The SC had, on December 7, directed the Centre and the Reserve Bank of India (RBI) to put on record the relevant records relating to demonetisation, and reserved its verdict.
Also see: Supreme Court Demonetisation Verdict Live Updates

Two pleas, two verdicts

Most petitions challenged the validity of demonetisation while some sought a fresh window for exchanging scrapped notes, which could not be exchanged within the deadline.
There will be two separate judgments by the bench of Justices S Abdul Nazeer, BR Gavai, AS Bopanna, V Ramasubramanian and BV Nagarathna. It is not clear whether the two judgments are concurring or dissenting.

Two sides

Petitioners’ counsel P Chidambaram had argued that the government cannot initiate any proposal relating to legal tender. This can happen only on the recommendation of the RBI’s central board.
Attorney General R Venkataramani resisted judicial scrutiny saying the court cannot decide a matter when no tangible relief can be granted by way of “putting the clock back” and “unscrambling a scrambled egg”.

Will it matter?

In 2016, the government demonetised notes worth 86% of the money in circulation.

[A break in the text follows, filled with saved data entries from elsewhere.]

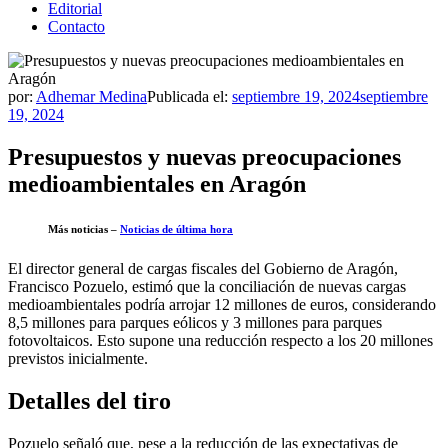
Editorial
Contacto
por:
Adhemar Medina
Publicada el:
septiembre 19, 2024
septiembre
19, 2024
Presupuestos y nuevas preocupaciones
medioambientales en Aragón
Más noticias –
Noticias de última hora
El director general de cargas fiscales del Gobierno de Aragón,
Francisco Pozuelo, estimó que la conciliación de nuevas cargas
medioambientales podría arrojar 12 millones de euros, considerando
8,5 millones para parques eólicos y 3 millones para parques
fotovoltaicos. Esto supone una reducción respecto a los 20 millones
previstos inicialmente.
Detalles del tiro
Pozuelo señaló que, pese a la reducción de las expectativas de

It led to massive confusion and chaos for several weeks that saw people scrambling for new notes, queuing before banks and ATM kiosks for hours.
The economy and society have collectively now absorbed the shock in six years, prompting a remark that the judicial scrutiny could be just an “academic exercise”.
During the hearing in November-December, the SC hinted that it might not scrap demonetisation as ‘the clock cannot be turned back’ after six years.
But the SC said the arguments may lead it to lay down guidelines for such exercises in future.